• **Directions for this task**
Copy the text of every entry below word for word, and leave the pictures out of your answer.

------------------------------------------------------------------------

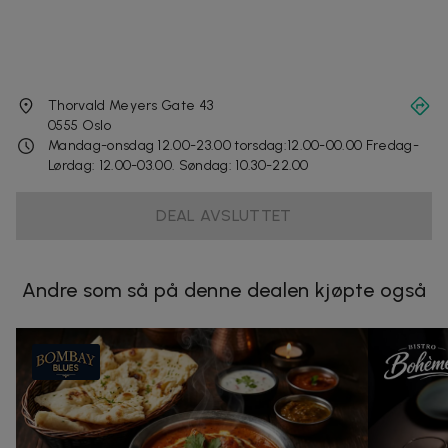
Thorvald Meyers Gate 43
0555
Oslo
Mandag-onsdag 12.00-23.00 torsdag:12.00-00.00 Fredag-
Lørdag: 12.00-03.00. Søndag: 10.30-22.00
DEAL AVSLUTTET
Andre som så på denne dealen kjøpte også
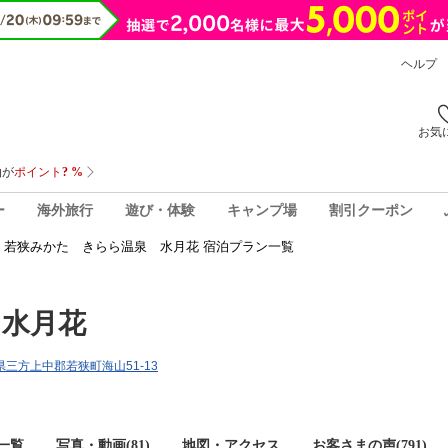
ヘルプ
お気
ー
海外旅行
遊び・体験
キャンプ場
割引クーポン
若狭みかた きらら温泉 水月花 宿泊プラン一覧
 水月花
井県三方上中郡若狭町海山51-13
一覧
写真・動画(81)
地図・アクセス
お客さまの声(
791
)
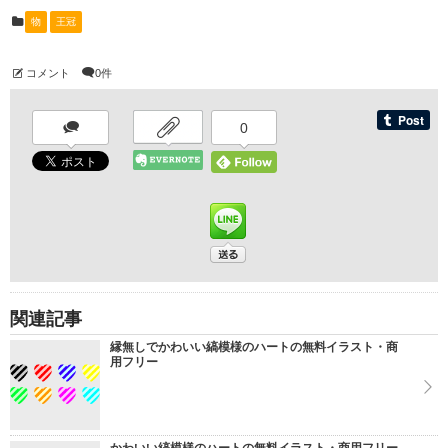
物
王冠
コメント
0件
0
関連記事
縁無しでかわいい縞模様のハートの無料イラスト・商
用フリー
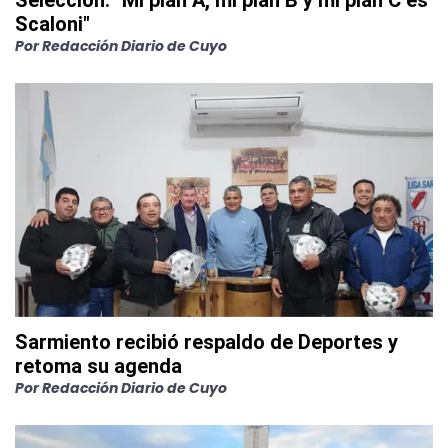
Selección: "Mi plan A, mi plan B y mi plan C es
Scaloni"
Por
Redacción Diario de Cuyo
Sarmiento recibió respaldo de Deportes y
retoma su agenda
Por
Redacción Diario de Cuyo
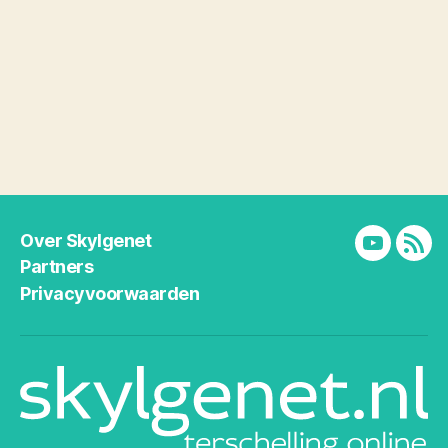
Over Skylgenet
YouTube
RSS
Partners
Privacyvoorwaarden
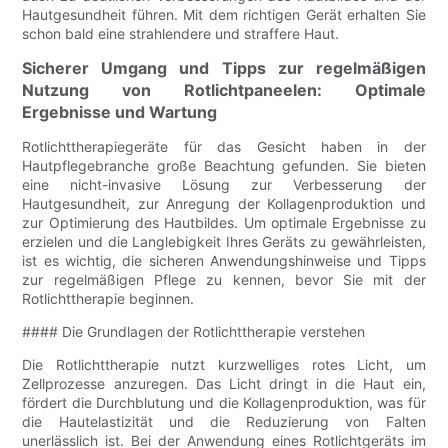
Hautgesundheit führen. Mit dem richtigen Gerät erhalten Sie
schon bald eine strahlendere und straffere Haut.
Sicherer Umgang und Tipps zur regelmäßigen
Nutzung von Rotlichtpaneelen: Optimale
Ergebnisse und Wartung
Rotlichttherapiegeräte für das Gesicht haben in der
Hautpflegebranche große Beachtung gefunden. Sie bieten
eine nicht-invasive Lösung zur Verbesserung der
Hautgesundheit, zur Anregung der Kollagenproduktion und
zur Optimierung des Hautbildes. Um optimale Ergebnisse zu
erzielen und die Langlebigkeit Ihres Geräts zu gewährleisten,
ist es wichtig, die sicheren Anwendungshinweise und Tipps
zur regelmäßigen Pflege zu kennen, bevor Sie mit der
Rotlichttherapie beginnen.
#### Die Grundlagen der Rotlichttherapie verstehen
Die Rotlichttherapie nutzt kurzwelliges rotes Licht, um
Zellprozesse anzuregen. Das Licht dringt in die Haut ein,
fördert die Durchblutung und die Kollagenproduktion, was für
die Hautelastizität und die Reduzierung von Falten
unerlässlich ist. Bei der Anwendung eines Rotlichtgeräts im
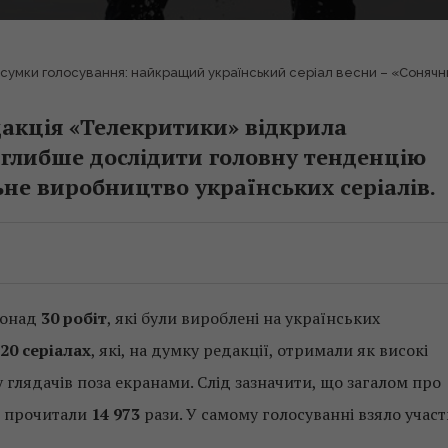
дсумки голосування: найкращий український серіал весни – «Соняч
дакція «Телекритики» відкрила
 глибше дослідити головну тенденцію
ьне виробництво українських серіалів.
понад
30 робіт
, які були вироблені на українських
20 серіалах
, які, на думку редакції, отримали як високі
 глядачів поза екранами. Слід зазначити, що загалом про
» прочитали
14 973
рази. У самому голосуванні взяло участ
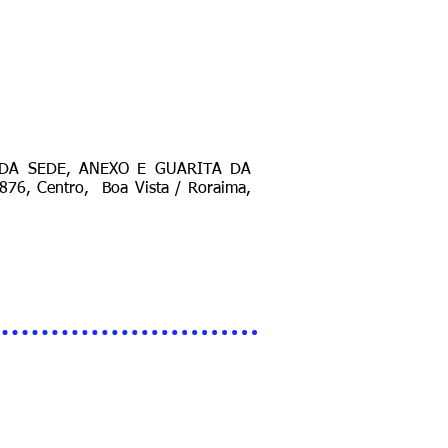
RMA DA SEDE, ANEXO E GUARITA DA
6, Centro, Boa Vista / Roraima,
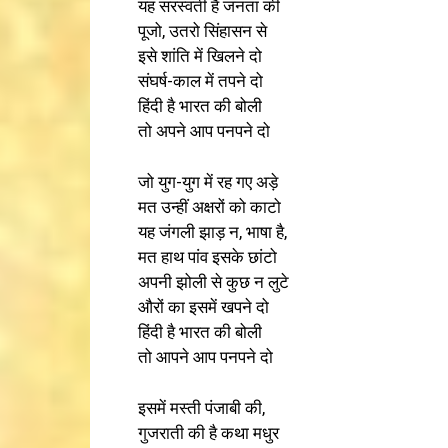
यह सरस्वती है जनता की
पूजो, उतरो सिंहासन से
इसे शांति में खिलने दो
संघर्ष-काल में तपने दो
हिंदी है भारत की बोली
तो अपने आप पनपने दो
जो युग-युग में रह गए अड़े
मत उन्हीं अक्षरों को काटो
यह जंगली झाड़ न, भाषा है,
मत हाथ पांव इसके छांटो
अपनी झोली से कुछ न लुटे
औरों का इसमें खपने दो
हिंदी है भारत की बोली
तो आपने आप पनपने दो
इसमें मस्ती पंजाबी की,
गुजराती की है कथा मधुर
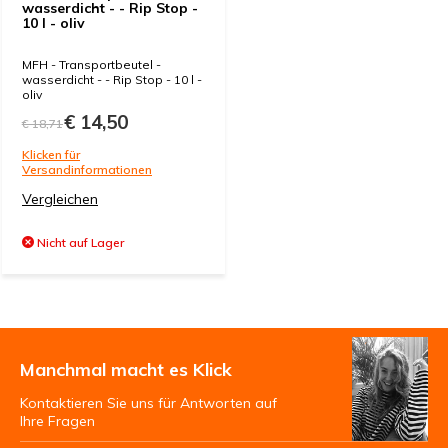
wasserdicht - - Rip Stop -
10 l - oliv
MFH - Transportbeutel -
wasserdicht - - Rip Stop - 10 l -
oliv
€ 14,50
€ 18,71
Klicken für
Versandinformationen
Vergleichen
Nicht auf Lager
Manchmal macht es Klick
Kontaktieren Sie uns für Antworten auf
Ihre Fragen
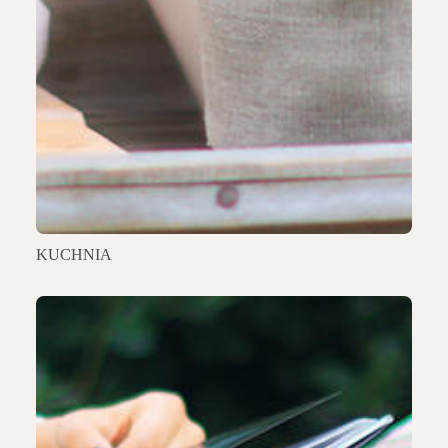
KUCHNIA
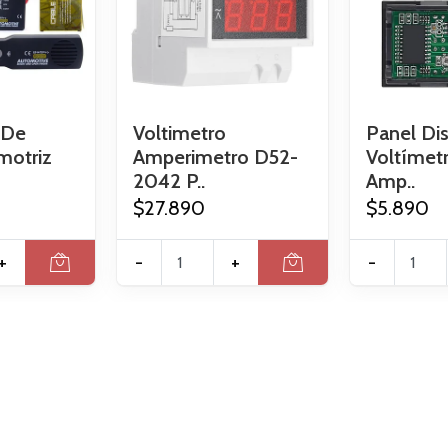
 De
Voltimetro
Panel Di
motriz
Amperimetro D52-
Voltímet
2042 P..
Amp..
$27.890
$5.890
+
-
+
-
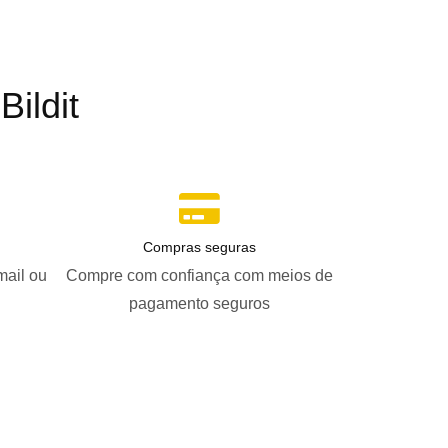
ildit
Compras seguras
mail ou
Compre com confiança com meios de
pagamento seguros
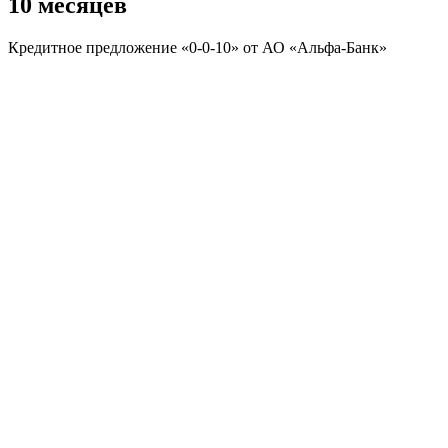
10 месяцев
Кредитное предложение «0-0-10» от АО «Альфа-Банк»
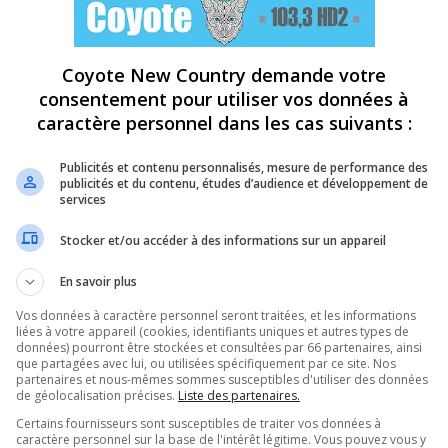
Coyote New Country demande votre
consentement pour utiliser vos données à
caractère personnel dans les cas suivants :
Publicités et contenu personnalisés, mesure de performance des
publicités et du contenu, études d’audience et développement de
services
Stocker et/ou accéder à des informations sur un appareil
En savoir plus
Vos données à caractère personnel seront traitées, et les informations
liées à votre appareil (cookies, identifiants uniques et autres types de
données) pourront être stockées et consultées par 66 partenaires, ainsi
que partagées avec lui, ou utilisées spécifiquement par ce site. Nos
partenaires et nous-mêmes sommes susceptibles d'utiliser des données
de géolocalisation précises.
Liste des partenaires.
Certains fournisseurs sont susceptibles de traiter vos données à
caractère personnel sur la base de l'intérêt légitime. Vous pouvez vous y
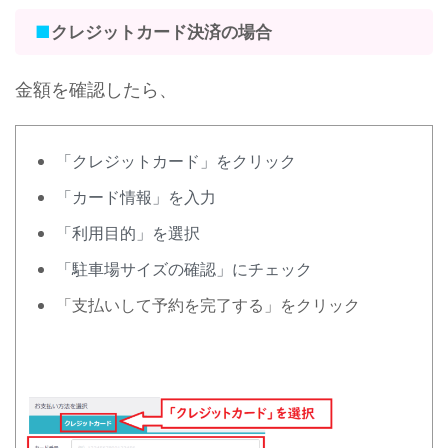
■
クレジットカード決済の場合
金額を確認したら、
「クレジットカード」をクリック
「カード情報」を入力
「利用目的」を選択
「駐車場サイズの確認」にチェック
「支払いして予約を完了する」をクリック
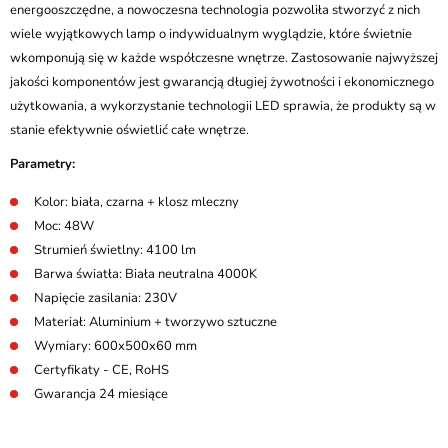
energooszczędne, a nowoczesna technologia pozwoliła stworzyć z nich
wiele wyjątkowych lamp o indywidualnym wyglądzie, które świetnie
wkomponują się w każde współczesne wnętrze. Zastosowanie najwyższej
jakości komponentów jest gwarancją długiej żywotności i ekonomicznego
użytkowania, a wykorzystanie technologii LED sprawia, że produkty są w
stanie efektywnie oświetlić całe wnętrze.
Parametry:
Kolor: biała, czarna + klosz mleczny
Moc: 48W
Strumień świetlny: 4100 lm
Barwa światła: Biała neutralna 4000K
Napięcie zasilania: 230V
Materiał: Aluminium + tworzywo sztuczne
Wymiary: 600x500x60 mm
Certyfikaty - CE, RoHS
Gwarancja 24 miesiące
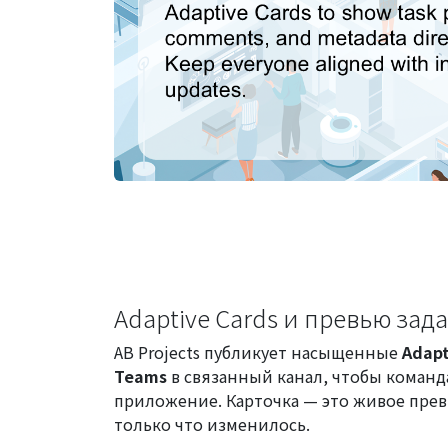
Adaptive Cards и превью зад
AB Projects публикует насыщенные
Adapt
Teams
в связанный канал, чтобы команда
приложение. Карточка — это живое превь
только что изменилось.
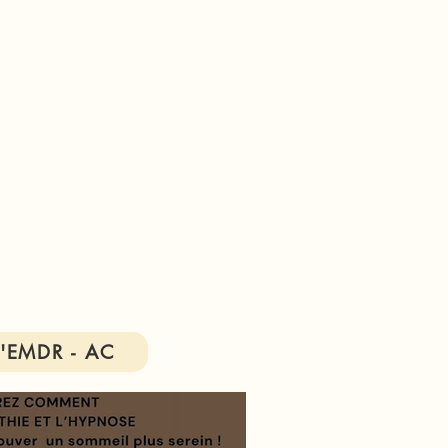
 l'EMDR - AC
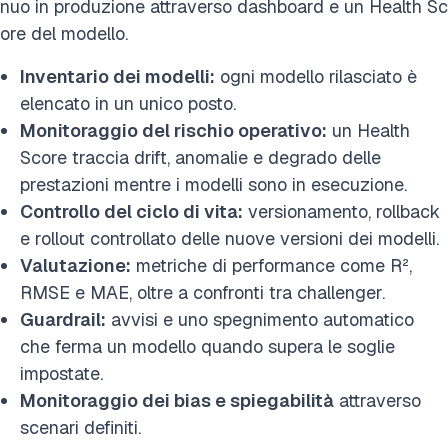
nuo in produzione attraverso dashboard e un Health Sc
ore del modello.
Inventario dei modelli:
ogni modello rilasciato è
elencato in un unico posto.
Monitoraggio del rischio operativo:
un Health
Score traccia drift, anomalie e degrado delle
prestazioni mentre i modelli sono in esecuzione.
Controllo del ciclo di vita:
versionamento, rollback
e rollout controllato delle nuove versioni dei modelli.
Valutazione:
metriche di performance come R²,
RMSE e MAE, oltre a confronti tra challenger.
Guardrail:
avvisi e uno spegnimento automatico
che ferma un modello quando supera le soglie
impostate.
Monitoraggio dei bias e spiegabilità
attraverso
scenari definiti.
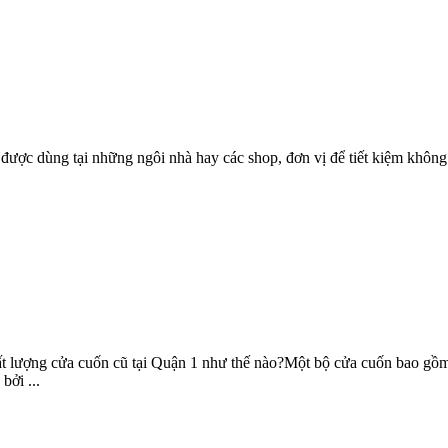
 lợi được dùng tại những ngôi nhà hay các shop, đơn vị để tiết kiệm khô
ất lượng cửa cuốn cũ tại Quận 1 như thế nào?Một bộ cửa cuốn bao gồ
bởi ...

------------------------------------------------------------------------

• **Exercise response**
Thorvald Meyers Gate 43
0555
Oslo
Mandag-onsdag 12.00-23.00 torsdag:12.00-00.00 Fredag-
Lørdag: 12.00-03.00. Søndag: 10.30-22.00
DEAL AVSLUTTET
Andre som så på denne dealen kjøpte også
ヘルプ
お気
ー
海外旅行
遊び・体験
キャンプ場
割引クーポン
若狭みかた きらら温泉 水月花 宿泊プラン一覧
 水月花
井県三方上中郡若狭町海山51-13
一覧
写真・動画(81)
地図・アクセス
お客さまの声(
791
)
物
王冠
コメント
0件
0
関連記事
縁無しでかわいい縞模様のハートの無料イラスト・商
用フリー
Selección: "Mi plan A, mi plan B y mi plan C es
Scaloni"
Por
Redacción Diario de Cuyo
Sarmiento recibió respaldo de Deportes y
retoma su agenda
Por
Redacción Diario de Cuyo
Over Skylgenet
YouTube
RSS
Partners
Privacyvoorwaarden
Hautgesundheit führen. Mit dem richtigen Gerät erhalten Sie
schon bald eine strahlendere und straffere Haut.
Sicherer Umgang und Tipps zur regelmäßigen
Nutzung von Rotlichtpaneelen: Optimale
Ergebnisse und Wartung
Rotlichttherapiegeräte für das Gesicht haben in der
Hautpflegebranche große Beachtung gefunden. Sie bieten
eine nicht-invasive Lösung zur Verbesserung der
Hautgesundheit, zur Anregung der Kollagenproduktion und
zur Optimierung des Hautbildes. Um optimale Ergebnisse zu
erzielen und die Langlebigkeit Ihres Geräts zu gewährleisten,
ist es wichtig, die sicheren Anwendungshinweise und Tipps
zur regelmäßigen Pflege zu kennen, bevor Sie mit der
Rotlichttherapie beginnen.
#### Die Grundlagen der Rotlichttherapie verstehen
Die Rotlichttherapie nutzt kurzwelliges rotes Licht, um
Zellprozesse anzuregen. Das Licht dringt in die Haut ein,
fördert die Durchblutung und die Kollagenproduktion, was für
die Hautelastizität und die Reduzierung von Falten
unerlässlich ist. Bei der Anwendung eines Rotlichtgeräts im
дсумки голосування: найкращий український серіал весни – «Соняч
дакція «Телекритики» відкрила
 глибше дослідити головну тенденцію
ьне виробництво українських серіалів.
понад
30 робіт
, які були вироблені на українських
20 серіалах
, які, на думку редакції, отримали як високі
 глядачів поза екранами. Слід зазначити, що загалом про
» прочитали
14 973
рази. У самому голосуванні взяло участ
RMA DA SEDE, ANEXO E GUARITA DA
6, Centro, Boa Vista / Roraima,
यह सरस्वती है जनता की
पूजो, उतरो सिंहासन से
इसे शांति में खिलने दो
संघर्ष-काल में तपने दो
हिंदी है भारत की बोली
तो अपने आप पनपने दो
जो युग-युग में रह गए अड़े
मत उन्हीं अक्षरों को काटो
यह जंगली झाड़ न, भाषा है,
मत हाथ पांव इसके छांटो
अपनी झोली से कुछ न लुटे
औरों का इसमें खपने दो
हिंदी है भारत की बोली
तो आपने आप पनपने दो
इसमें मस्ती पंजाबी की,
गुजराती की है कथा मधुर
wasserdicht - - Rip Stop -
10 l - oliv
MFH - Transportbeutel -
wasserdicht - - Rip Stop - 10 l -
oliv
€ 14,50
€ 18,71
Klicken für
Versandinformationen
Vergleichen
Nicht auf Lager
Manchmal macht es Klick
Kontaktieren Sie uns für Antworten auf
Ihre Fragen
KUCHNIA
 De
Voltimetro
Panel Di
motriz
Amperimetro D52-
Voltímet
2042 P..
Amp..
$27.890
$5.890
+
-
+
-
ildit
Compras seguras
mail ou
Compre com confiança com meios de
pagamento seguros
10 месяцев
Кредитное предложение «0-0-10» от АО «Альфа-Банк»
Coyote New Country demande votre
consentement pour utiliser vos données à
caractère personnel dans les cas suivants :
Publicités et contenu personnalisés, mesure de performance des
publicités et du contenu, études d’audience et développement de
services
Stocker et/ou accéder à des informations sur un appareil
En savoir plus
Vos données à caractère personnel seront traitées, et les informations
liées à votre appareil (cookies, identifiants uniques et autres types de
données) pourront être stockées et consultées par 66 partenaires, ainsi
que partagées avec lui, ou utilisées spécifiquement par ce site. Nos
partenaires et nous-mêmes sommes susceptibles d'utiliser des données
de géolocalisation précises.
Liste des partenaires.
Certains fournisseurs sont susceptibles de traiter vos données à
caractère personnel sur la base de l'intérêt légitime. Vous pouvez vous y
■
クレジットカード決済の場合
金額を確認したら、
「クレジットカード」をクリック
「カード情報」を入力
「利用目的」を選択
「駐車場サイズの確認」にチェック
「支払いして予約を完了する」をクリック
energooszczędne, a nowoczesna technologia pozwoliła stworzyć z nich
wiele wyjątkowych lamp o indywidualnym wyglądzie, które świetnie
wkomponują się w każde współczesne wnętrze. Zastosowanie najwyższej
jakości komponentów jest gwarancją długiej żywotności i ekonomicznego
użytkowania, a wykorzystanie technologii LED sprawia, że produkty są w
stanie efektywnie oświetlić całe wnętrze.
Parametry:
Kolor: biała, czarna + klosz mleczny
Moc: 48W
Strumień świetlny: 4100 lm
Barwa światła: Biała neutralna 4000K
Napięcie zasilania: 230V
Materiał: Aluminium + tworzywo sztuczne
Wymiary: 600x500x60 mm
Certyfikaty - CE, RoHS
Gwarancja 24 miesiące
Adaptive Cards и превью зад
AB Projects публикует насыщенные
Adapt
Teams
в связанный канал, чтобы команда
приложение. Карточка — это живое превь
только что изменилось.
 l'EMDR - AC
nuo in produzione attraverso dashboard e un Health Sc
ore del modello.
Inventario dei modelli:
ogni modello rilasciato è
elencato in un unico posto.
Monitoraggio del rischio operativo:
un Health
Score traccia drift, anomalie e degrado delle
prestazioni mentre i modelli sono in esecuzione.
Controllo del ciclo di vita:
versionamento, rollback
e rollout controllato delle nuove versioni dei modelli.
Valutazione:
metriche di performance come R²,
RMSE e MAE, oltre a confronti tra challenger.
Guardrail:
avvisi e uno spegnimento automatico
che ferma un modello quando supera le soglie
impostate.
Monitoraggio dei bias e spiegabilità
attraverso
scenari definiti.
 lợi được dùng tại những ngôi nhà hay các shop, đơn vị để tiết kiệm khô
ất lượng cửa cuốn cũ tại Quận 1 như thế nào?Một bộ cửa cuốn bao gồ
bởi ...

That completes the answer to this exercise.